In the records that follow, how many lines contain the word "Spring"? Give only that figure.
Supplied data Start Marker
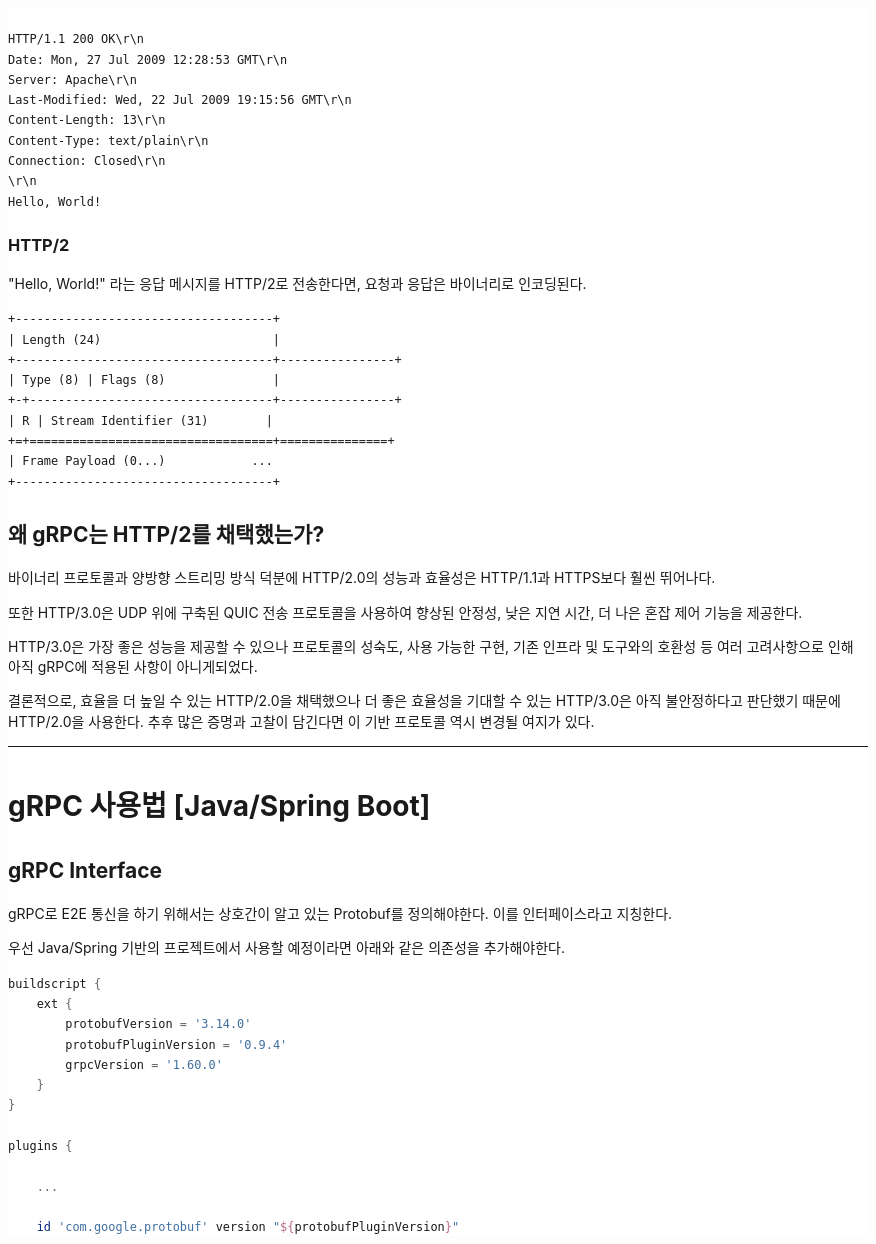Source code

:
 ```http request

HTTP/1.1 200 OK\r\n
Date: Mon, 27 Jul 2009 12:28:53 GMT\r\n
Server: Apache\r\n
Last-Modified: Wed, 22 Jul 2009 19:15:56 GMT\r\n
Content-Length: 13\r\n
Content-Type: text/plain\r\n
Connection: Closed\r\n
\r\n
Hello, World!

```

### HTTP/2

"Hello, World!" 라는 응답 메시지를 HTTP/2로 전송한다면, 요청과 응답은 바이너리로 인코딩된다.

```http request
+------------------------------------+
| Length (24)                        |
+------------------------------------+----------------+
| Type (8) | Flags (8)               |
+-+----------------------------------+----------------+
| R | Stream Identifier (31)        |
+=+==================================+===============+
| Frame Payload (0...)            ...
+------------------------------------+
```

## 왜 gRPC는 HTTP/2를 채택했는가?

바이너리 프로토콜과 양방향 스트리밍 방식 덕분에 HTTP/2.0의 성능과 효율성은 HTTP/1.1과 HTTPS보다 훨씬 뛰어나다.

또한 HTTP/3.0은 UDP 위에 구축된 QUIC 전송 프로토콜을 사용하여 향상된 안정성, 낮은 지연 시간, 더 나은 혼잡 제어 기능을 제공한다.

HTTP/3.0은 가장 좋은 성능을 제공할 수 있으나 프로토콜의 성숙도, 사용 가능한 구현, 기존 인프라 및 도구와의 호환성 등 여러 고려사항으로 인해 아직 gRPC에 적용된 사항이 아니게되었다.

결론적으로, 효율을 더 높일 수 있는 HTTP/2.0을 채택했으나 더 좋은 효율성을 기대할 수 있는 HTTP/3.0은 아직 불안정하다고 판단했기 때문에 HTTP/2.0을 사용한다. 추후 많은 증명과 고찰이 담긴다면 이 기반 프로토콜 역시 변경될 여지가 있다.

---

# gRPC 사용법 [Java/Spring Boot]

## gRPC Interface

gRPC로 E2E 통신을 하기 위해서는 상호간이 알고 있는 Protobuf를 정의해야한다. 이를 인터페이스라고 지칭한다.

우선 Java/Spring 기반의 프로젝트에서 사용할 예정이라면 아래와 같은 의존성을 추가해야한다.

```groovy
buildscript {
    ext {
        protobufVersion = '3.14.0'
        protobufPluginVersion = '0.9.4'
        grpcVersion = '1.60.0'
    }
}

plugins {

    ...

    id 'com.google.protobuf' version "${protobufPluginVersion}"
```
Supplied data End Marker
### [Result of this exercise]
2